Open your mouth, swab your throat, take a swab: workers in protective suits carry out hundreds of millions of corona tests every day in China – even if there are only a few dozen Covid cases across the country.
The mass tests are an important part of Beijing’s zero-Covid strategy. This controversial strategy is now becoming more and more of an environmental problem: the tests produce tens of thousands of tons of medical waste.
The People’s Republic is the last major country on earth that is trying to prevent corona infections at all costs in order to prevent the health system from being overloaded. That is why there are extremely strict quarantine rules and lockdowns that sometimes last for months.
Hundreds of millions of Chinese need to be tested every two or three days, some even daily. In provincial capitals and large cities with a population of ten million or more, the government stipulates that nobody should have to walk more than 15 minutes to the nearest PCR test site.
Millions and millions of tubes, swabs, packaging and protective suits end up in the trash every day. “The amount of medical waste per day has reached levels that are virtually unprecedented in human history,” said Yifei Li, an environmental researcher at New York University in Shanghai. “The problems are already huge and will only get worse.”
Due to the rapid economic development, China’s environment is already heavily polluted. Air and water pollution laws have been tightened in recent years. The People’s Republic wants to be CO2-neutral by 2060 – an ambitious goal that is almost impossible to achieve given the country’s dependence on coal.
The mass PCR tests pose another ecological challenge for the country: If the medical waste is not disposed of properly, it can contaminate the soil and water.
However, there is no nationwide data on the amount of corona waste. Authorities in Shanghai said 68,500 tons of medical waste were generated there during the lockdown from mid-March to early June – six times more than usual.
Under Chinese law, authorities are responsible for sorting, disinfecting and storing this garbage until it is finally disposed of – usually by incineration.
“I’m not sure the country has the capacity to cope with this significant increase in medical waste,” said Yanzhong Huang, public health expert at the US think tank Council on Foreign Relations.
Benjamin Steuer from the Hong Kong University of Science and Technology also doubts that all municipalities dispose of garbage correctly – and fears that it will simply end up in landfills.

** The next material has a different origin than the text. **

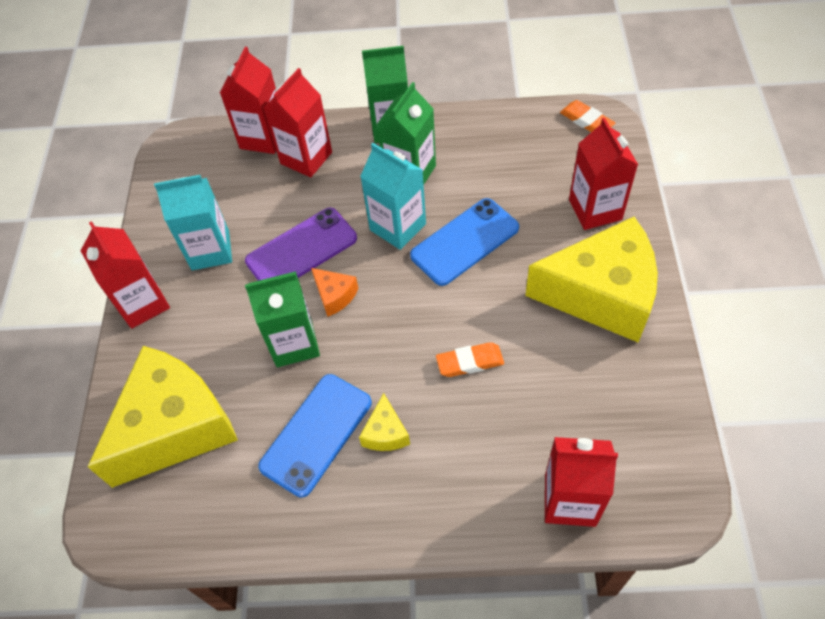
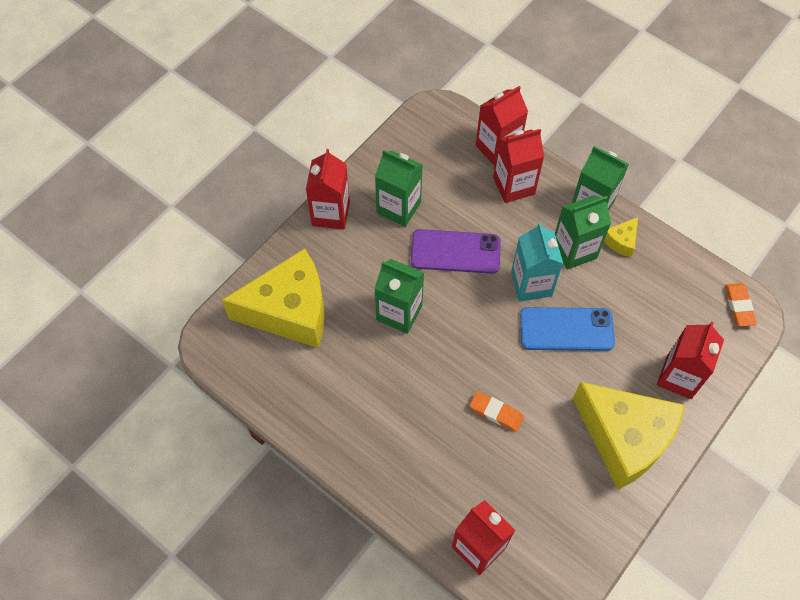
camera: 35 degrees right, 5 degrees up
turquoise carton [154,175,232,270] -> green carton [375,150,423,227]
blue phone [258,374,372,497] -> none
orange cheese [311,268,359,317] -> none
yellow cheese [359,393,410,451] -> yellow cheese moved to [604,217,638,257]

Disposal is expensive. The municipalities are already heavily burdened financially by the mass testing. If all 1.4 billion Chinese are actually to be tested regularly, that would cost between 0.9 and 2.3 percent of gross domestic product, the Nomura Bank estimated in May.
Expert Jin Dong-yan, who teaches at the University of Hong Kong, considers routine PCR testing to be “inefficient and expensive”. It forces local governments to refrain from making other meaningful investments in the health sector.